The word was written on the lower part of the school shield that lived with us daily on the white blouses and gray sweaters of our uniform: green and gold, embroidery thick like a growth, superimposed like a second heart of unerring goodness. It was at Esther’s suggestion that they organized a drawing competition for possible interpretations of the school motto.
This wasn’t Esther’s first intervention; now, as on other occasions, she had interfered out of a sense of indignation: las monjas, the mothers, the sisters, or las madres (depending on who it was) had allowed a fifth-year teacher (my teacher) to set up a doll contest: the girl with the prettiest doll would win. The idea hugely annoyed Esther: Why reward something that didn’t depend on a girl’s will but was something brought from a shop? All the girls (except ourselves because we came empty-handed to signal Esther’s protest) arrived with brand-new dolls competing with the most expensive, the one nobody had ever seen before, the doll from the most distant land with a designer brand.
The dolls were paraded before the eyes of the teachers who’d been elected as competition judges, who observed them perched on the hands of owners who’d never played with them, never changed their clothes, never cradled them, and never combed their hair so they would have a chance to win.
As an act of protest Esther proposed a competition in which the girls’ skills would be valued and “not their parents’ money or travels.” She spoke to la madre Gabriela (being Cuban, she wasn’t a Mother; being vigorous and intelligent, she wasn’t a nun) and convinced her: “sensitivity,” “intelligence,” “work,” “the value of work”—what other arguments did she use?
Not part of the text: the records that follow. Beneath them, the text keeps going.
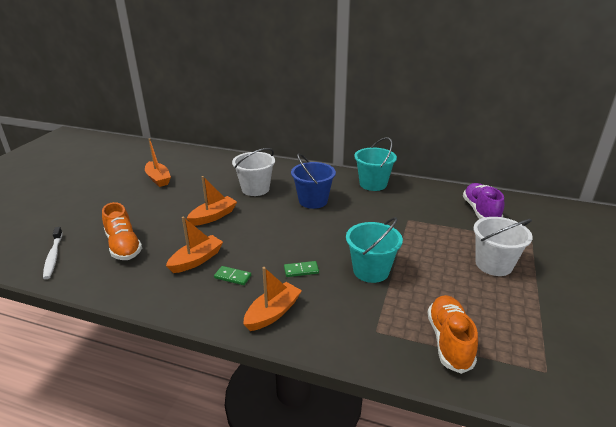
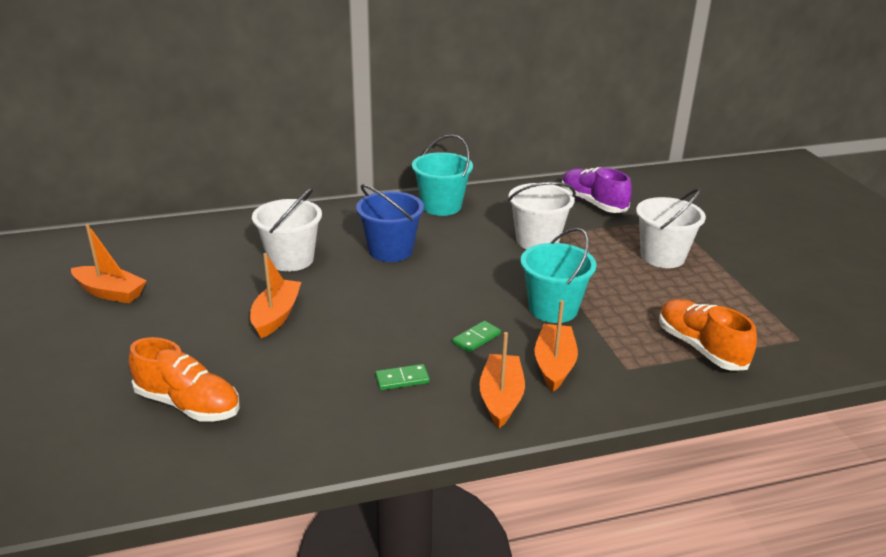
camera: 35 degrees left, 0 degrees up
white toothbrush [43,227,63,279] -> none
orange boat [166,217,223,273] -> orange boat moved to [534,300,578,392]
none -> white bucket [508,182,576,249]

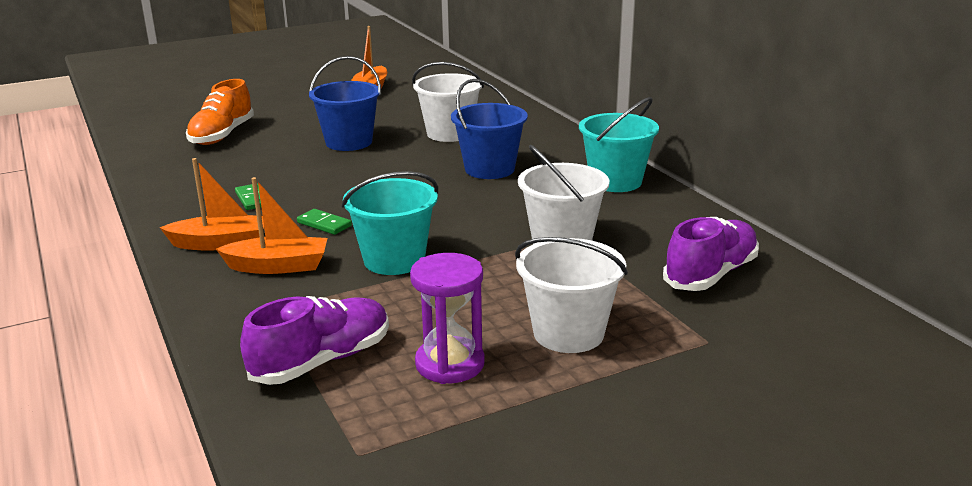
camera: 80 degrees right, 5 degrees down
orange boat [250,253,301,338] -> blue bucket [309,56,381,151]
orange shoe [659,299,757,371] -> purple shoe [240,296,389,385]
none -> purple hourglass [410,253,485,384]

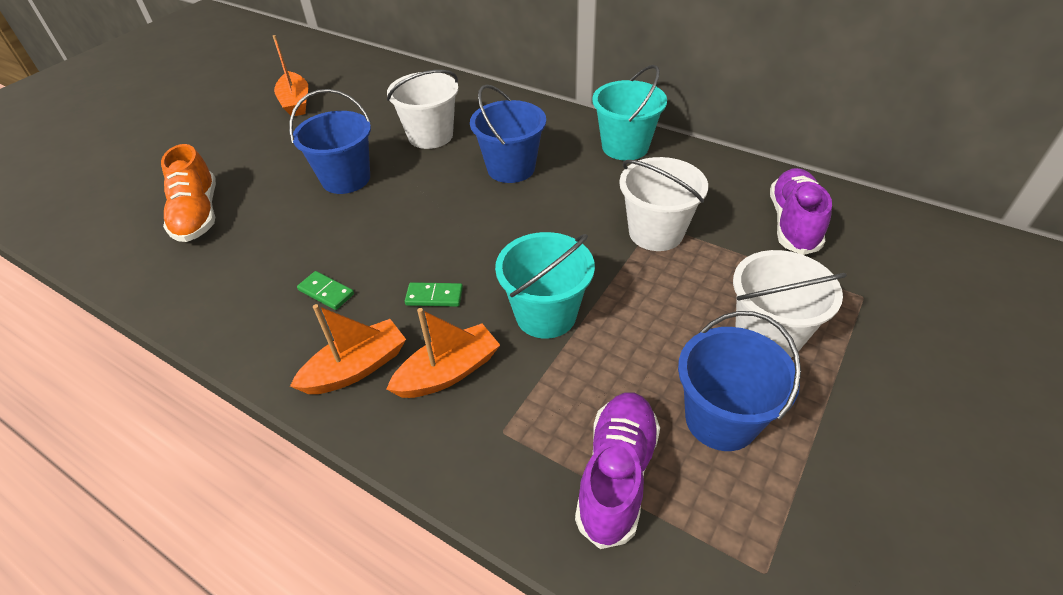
camera: 30 degrees left, 20 degrees up
purple hourglass [410,253,485,384] -> blue bucket [678,311,801,451]

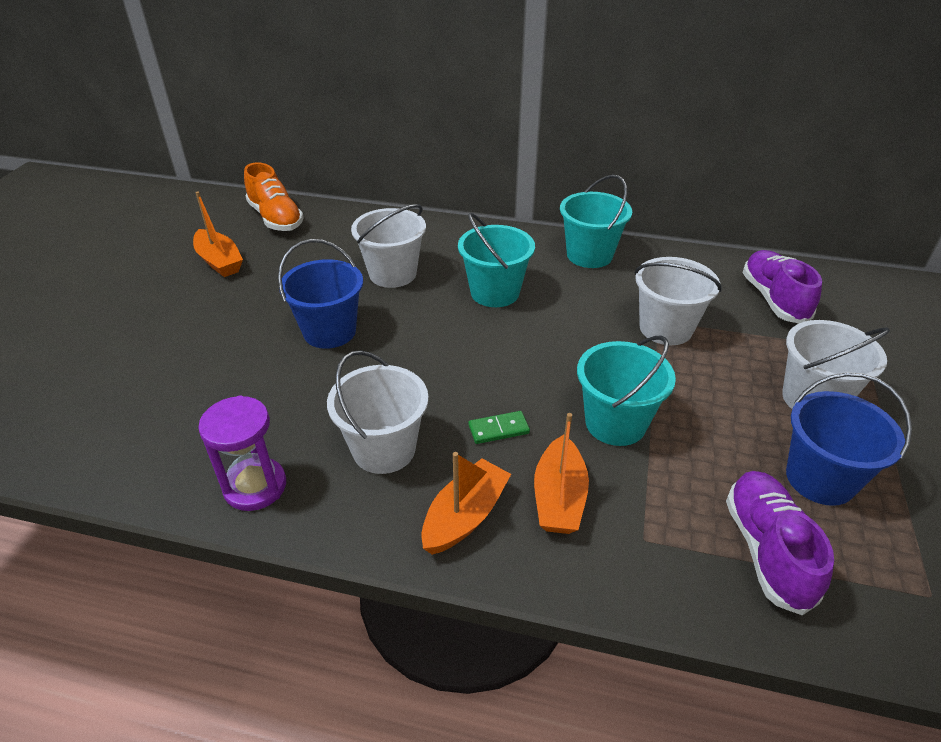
camera: 20 degrees left, 5 degrees down
orange shoe [161,144,216,242] -> orange shoe moved to [244,162,304,231]
green domino [297,271,354,310] -> white bucket [327,350,428,474]
orange boat [386,308,500,398] -> orange boat turned 150 degrees clockwise [534,413,589,534]
blue bucket [470,84,546,183] -> turquoise bucket [458,213,535,307]
none -> purple hourglass [198,396,286,511]

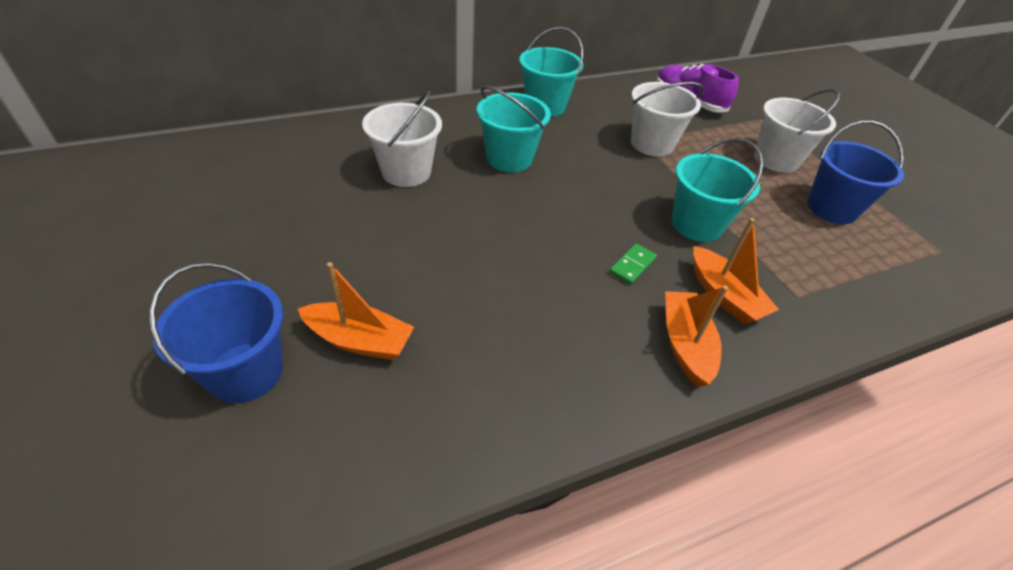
camera: 40 degrees left, 5 degrees up
orange boat [193,191,243,277] -> orange boat moved to [297,262,414,360]
purple hourglass [198,396,286,511] -> none
orange shoe [244,162,304,231] -> none
blue bucket [278,239,363,349] -> blue bucket moved to [149,262,283,403]
white bucket [327,350,428,474] -> none
purple shoe [726,471,834,615] -> none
I picked out these words from their conversation on the sunny terrace when Esther handed her a drawing that she gave as a present because she liked her so much: who knows how long they’d talked before I saw them, but they certainly loved each other dearly.
The graphic representation of serviam opened Esther’s studio — for my sisters and me — on a single afternoon.
It was a spacious room. The light was what first caught your attention when you went in: a huge French window in the back, two skylights, windows on three walls, a large, vertical mirror — in which two people could be reflected if one stood on the other’s head — as long as the wall and almost reaching the ceiling, bringing into the room a stream of light I would describe (now that I remember it) as scientific—a light seemingly able to illuminate anything. It smelled of eucalyptus branches, their transparent fragrance filling the open field of the room, the endless blue sky melding with our city air in the study, revealing volcanoes and mountains.